Il rapporto fra Cristina, Enzo e Giulia iniziò a diventare quotidiano, trasparente e fondamentale sia per gli uni che per gli altri. Il laboratorio si è reso semplice per permettere a Giulia di capire ciò su cui i suoi “angeli” stavano lavorando, la “vita comunemente rara” si è resa quotidiana testimone di una rivoluzione sia scientifica che comunicativa.
In una breve intervista fatta al ricercatore E. Di Iorio, abbiamo potuto trovare tutta l’importanza di questo nuovo metodo di lavoro a stretto contatto:
Rapporto fra paziente e ricercatore, come questa cosa ha influenzato e conformato il tuo lavoro di ricercatore?
“Il rapporto fra me e Giulia è, innanzitutto un rapporto speciale fra, potremmo azzardare, amici… ma è soprattutto indispensabile in quanto per questa tipologia di progetti (di tipo traslazionale) diventa necessaria la disponibilità di cellule staminali derivanti direttamente dal paziente, con l’obiettivo di caratterizzarle, correggerne il difetto genetico per poi in futuro restituirle al paziente (in quanto sue)”.
Un percorso per cui è stato necessario instaurare, in primis, un ottimo livello di fiducia reciproca; lo sforzo più grande che deve fare il paziente è quello di credere nell’obbiettivo della ricerca scientifica, senza per questo pensare che gli esperti violeranno questo sentimento. Il percorso dell’associazione p63 Sindrome E.E.C. International Onlus con quello della ricerca è stato:
“un percorso eccitante e stimolante, basato sulla fiducia e rispetto reciproco ma soprattutto sulla trasparenza e chiarezza. La comunicazione avviene in modo trasversale: sia in modo ufficiale con riunioni e convegni mensili, sia in modo informale tramite telefonate, e-mail quasi quotidiane”.
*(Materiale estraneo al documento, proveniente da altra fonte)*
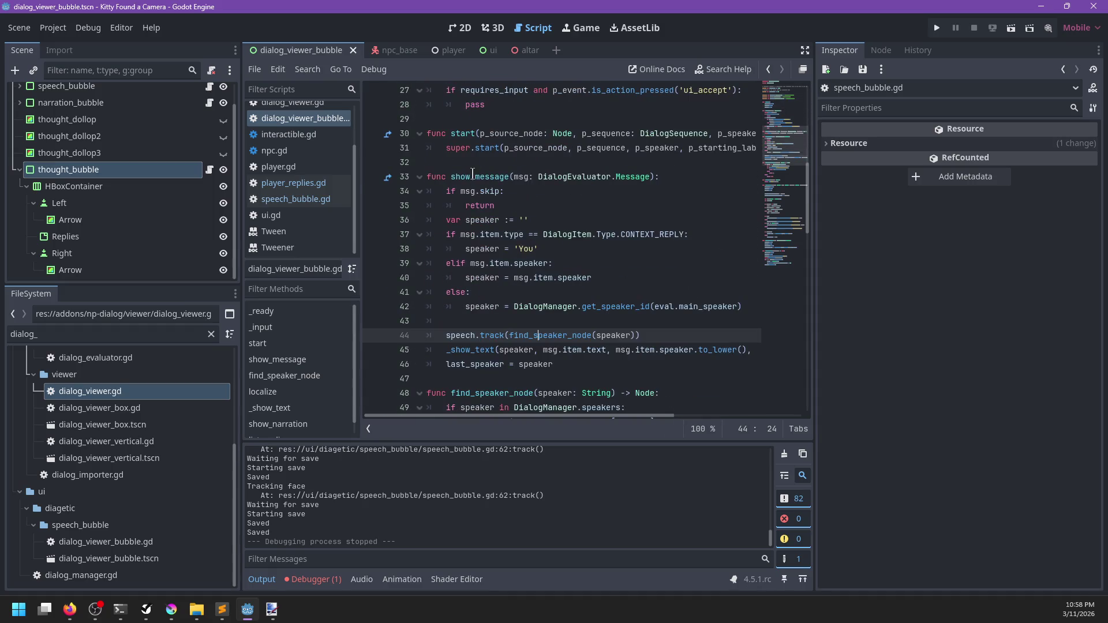
double_click(491, 177)
scroll(506, 234, "down", 3)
Per un ricercatore è importante l’aiuto e l’interessamento dei pazienti in merito alla ricerca sia per un discorso etico, in quanto il paziente dona il suo materiale biologico, sia da un punto di vista pratico perché :
“a questo gesto d’amore deve fare assolutamente seguito un ritorno che preveda il suo coinvolgimento ed un costante flusso informativo sui risultati e sullo sviluppo della ricerca stessa”.
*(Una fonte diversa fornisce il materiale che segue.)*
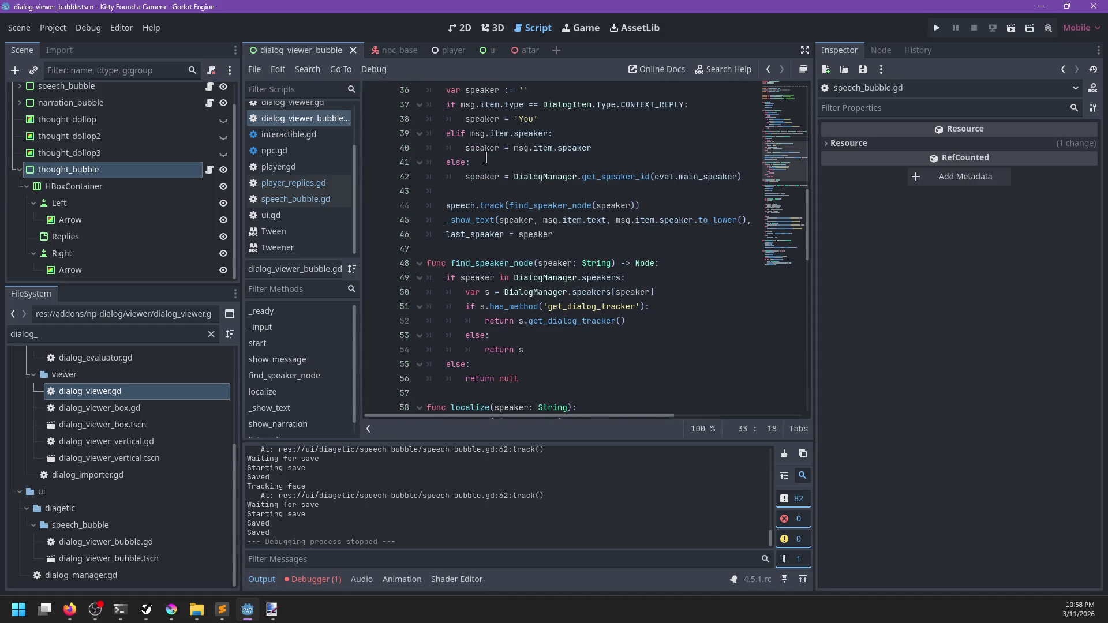
double_click(483, 149)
Non possiamo però pensare e pretendere che pazienti e ricercatori siano immuni da paure ed aspettative.
Secondo Di Iorio:
“Il paziente non dovrebbe avere paura poiché si tratta di un percorso esplorativo che porterà comunque a dei risultati positivi, in primis la conoscenza”.
Più che di paura, dovremmo forse parlare di timore:
“timore che lo studio potrebbe non portare a dei risultati ottimali tanto attesi sia dai ricercatori, che portano avanti con la passione il loro lavoro, sia ovviamente dal paziente che coronerebbe il sogno di sconfiggere la malattia rara”.
Non solo ricercatori, anche persone dietro al lavoro, persone per cui:
“la paura ed il timore sono dettati dalla consapevolezza che, pur facendo il massimo degli sforzi, potrebbe deludere le aspettative del paziente”.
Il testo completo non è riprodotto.